La realidad económica, social y política en Bolivia es insostenible. Cada día que pasa sin reformas estructurales agudiza el sufrimiento de millones de bolivianos. La pobreza se expande, los empleos se pierden y la producción nacional está en declive. Insistir en que Arce termine su mandato equivale a someter al país a una agonía prolongada, simplemente para obtener una victoria supuestamente más contundente en las urnas. ¿Vale la pena este costo? ¿Es ético permitir que el desastre continúe solo para hacer escarmentar al otro desastre que se hace llamar presidente? La respuesta debería ser un rotundo no.
La democracia, como sistema político, no es excusa para sostener gobiernos deplorables. Argumentar que un juicio político, una renuncia o un adelanto de elecciones atentan contra la democracia —aunque bienintencionado— es confundir estabilidad política con estabilidad democrática. De hecho, la ciencia política ha documentado el fenómeno conocido como la «parlamentarización de los presidencialismos», concepto que describe cómo sistemas presidenciales han adoptado prácticas propias de los sistemas parlamentarios, como los despidos prematuros de jefes del ejecutivo y los adelantos de elecciones, para destituir presidentes impopulares sin erosionar la democracia. En el caso boliviano, el acortamiento del mandato presidencial de Arce sería incluso un paso esencial para la reparación de la institucionalidad democrática.

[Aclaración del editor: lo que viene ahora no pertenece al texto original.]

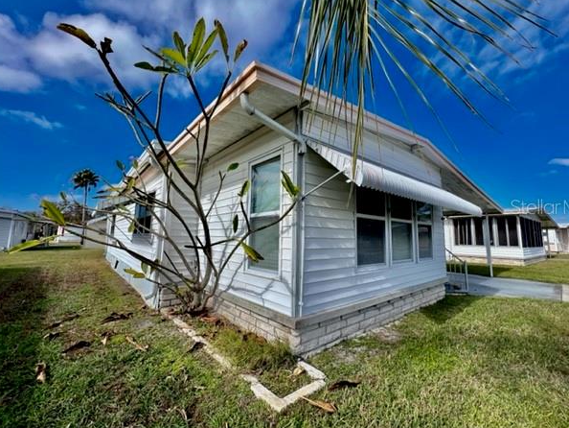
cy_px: 206
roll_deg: -0.3
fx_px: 230
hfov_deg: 102.0
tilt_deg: +6.3
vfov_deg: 85.7
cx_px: 294
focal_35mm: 14
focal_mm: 1.57
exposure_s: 1/2179
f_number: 1.8
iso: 32
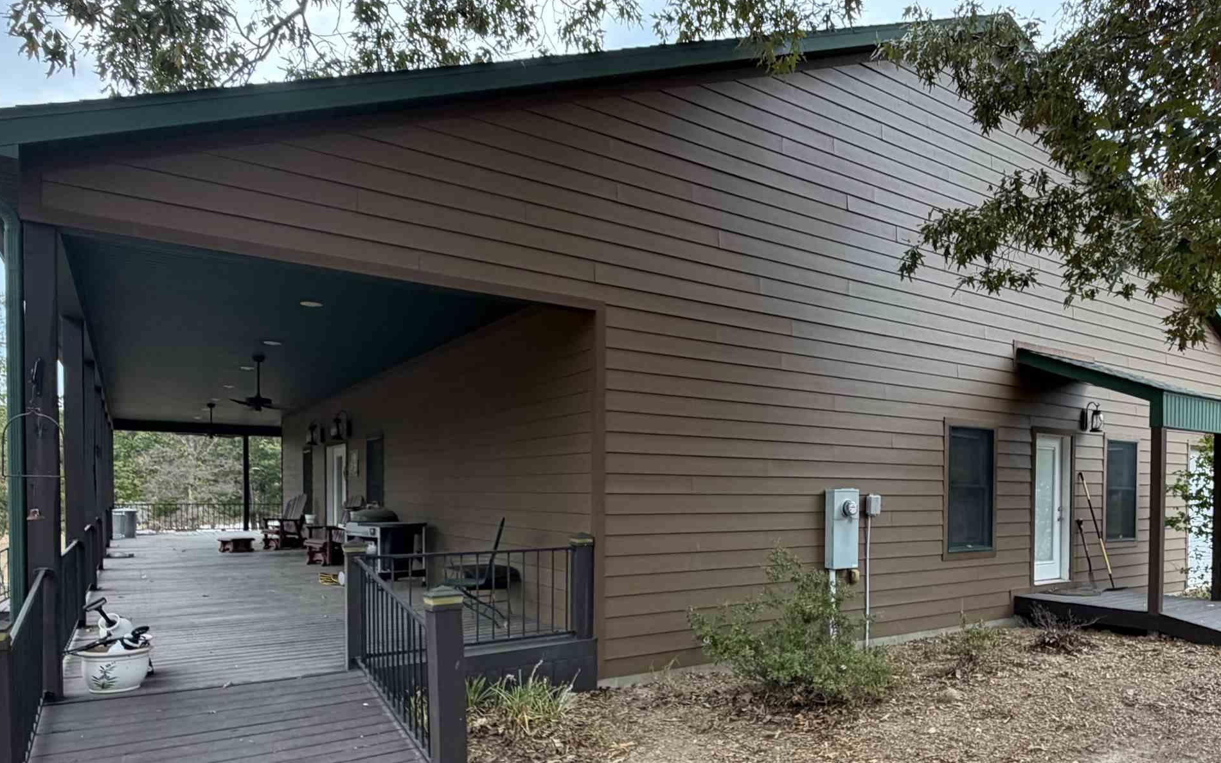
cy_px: 511
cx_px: 722
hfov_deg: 74.1
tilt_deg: -0.7
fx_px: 799
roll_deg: -0.3
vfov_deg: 50.1
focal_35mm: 24
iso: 50
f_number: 2.2
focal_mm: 2.22
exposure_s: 1/233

«¿Es ético permitir que el desastre continúe solo para hacer escarmentar al otro desastre que se hace llamar presidente?»
La moción de confianza convocada por el canciller alemán, Olaf Scholz, es un ejemplo reciente de cómo los sistemas parlamentarios manejan situaciones de crisis política sin comprometer su institucionalidad. En los sistemas presidenciales, estas herramientas han emergido como mecanismos democráticos para balancear la urgencia de cambio con la preservación del sistema. Es, en esencia, un reconocimiento de que la democracia no se limita a elecciones periódicas, sino que abarca el respeto al Estado de derecho, la igualdad ante la ley, la garantía de las libertades individuales y la promoción del bienestar de la población.
En Bolivia, bajo el gobierno de Luis Arce, estos principios democráticos han sufrido un retroceso alarmante. Lejos de fortalecer la institucionalidad democrática, su administración ha profundizado el deterioro iniciado por Evo Morales. Los índices internacionales sitúan a Bolivia en categorías como «autoritarismo competitivo», «autocracia electoral» o «sistema híbrido», eufemismos que indican una profunda erosión de la democracia, aunque aún no pueda hablarse de un régimen totalitario. No es que a Arce le falte voluntad, sino que el Estado boliviano carece de estatalidad, es decir, la capacidad más básica de ejercer el monopolio de la fuerza para hacer cumplir la ley. Esta crisis de institucionalidad es, en última instancia, la raíz del declive democrático que vive Bolivia y que intensifica nuestros problemas socioeconómicos.
Es hora de plantearnos seriamente si mantener a Arce en el poder es compatible con los principios democráticos y el bienestar de la población. El país necesita una salida que, aunque políticamente compleja, sea moralmente más aceptable que el catastrófico statu quo y que vaya más allá de cálculos políticos.